Hollis Sigler 1983: An Interview
Blumenthal/Horsfield
1983 | 00:35:33 | United States | English | B&W | Stereo | 4:3 | Video
Collection: Interviews, On Art and Artists, Single Titles
Tags: Blumenthal/Horsfield Interviews, Chicago Art, Interview, Painting, Visual Art
Hollis Sigler (1948–2001) was a Chicago-based artist. She received degrees from both Moore College of Art and the School of the Art Institute of Chicago. Her mature artistic style was faux-naïve, featuring paintings whose subjects, furniture and clothing set in doll-house type interiors and suburban landscapes, were stand-ins for the implicitly female figure. She was an openly lesbian artist and a prominent member of the faculty of Columbia College in Chicago. After being diagnosed with breast cancer in 1985, Sigler’s themes became more personal, confronting ideas about body image, heredity, illness, mortality and hope.

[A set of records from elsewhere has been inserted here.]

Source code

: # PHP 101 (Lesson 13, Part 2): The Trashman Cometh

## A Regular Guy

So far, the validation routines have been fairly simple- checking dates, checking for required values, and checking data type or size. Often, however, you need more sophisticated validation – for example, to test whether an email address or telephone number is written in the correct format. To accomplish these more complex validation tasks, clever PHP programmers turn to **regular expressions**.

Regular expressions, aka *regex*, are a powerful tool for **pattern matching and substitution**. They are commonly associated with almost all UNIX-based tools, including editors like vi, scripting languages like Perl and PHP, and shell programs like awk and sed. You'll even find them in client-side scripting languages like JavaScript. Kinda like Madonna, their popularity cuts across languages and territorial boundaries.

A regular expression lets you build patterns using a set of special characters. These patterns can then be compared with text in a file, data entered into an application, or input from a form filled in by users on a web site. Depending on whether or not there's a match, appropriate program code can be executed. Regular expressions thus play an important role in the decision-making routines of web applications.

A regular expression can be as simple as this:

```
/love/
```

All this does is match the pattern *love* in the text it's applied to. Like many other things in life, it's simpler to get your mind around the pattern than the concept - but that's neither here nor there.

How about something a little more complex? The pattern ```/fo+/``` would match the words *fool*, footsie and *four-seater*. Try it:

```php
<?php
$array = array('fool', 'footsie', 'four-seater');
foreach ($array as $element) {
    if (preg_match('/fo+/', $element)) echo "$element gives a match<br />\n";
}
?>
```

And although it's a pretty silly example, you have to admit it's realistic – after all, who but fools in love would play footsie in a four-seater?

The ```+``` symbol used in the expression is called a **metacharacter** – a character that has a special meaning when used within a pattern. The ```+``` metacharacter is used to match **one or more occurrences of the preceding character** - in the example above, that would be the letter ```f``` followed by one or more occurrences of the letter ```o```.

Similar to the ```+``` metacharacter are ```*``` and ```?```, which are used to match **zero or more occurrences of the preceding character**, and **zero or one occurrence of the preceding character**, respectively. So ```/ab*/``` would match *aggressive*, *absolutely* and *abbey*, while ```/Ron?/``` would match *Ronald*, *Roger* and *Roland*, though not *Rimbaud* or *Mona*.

In this interview with Kate Horsfield, Hollis Sigler discusses the influences and development of her work, from her early huge paintings of underwater swimmers to the wild, explosive, scratchy, dramatic autobiographical paintings of interiors for which she is known. “The sexuality that exists in the drawings isn’t meant as a focus, except for the feeling part of it. How it’s read by other people I never intended to be important. Some people look at them and wonder if it is a man and a woman or a woman and a woman—what’s the sexuality of these people? I can only say that sexuality enters into every relationship... whether it is with our parents, our siblings, or our friends. They are all like love affairs."
A historical interview originally recorded in 1983 and re-edited in 2005 with support from the Lyn Blumenthal Memorial Fund.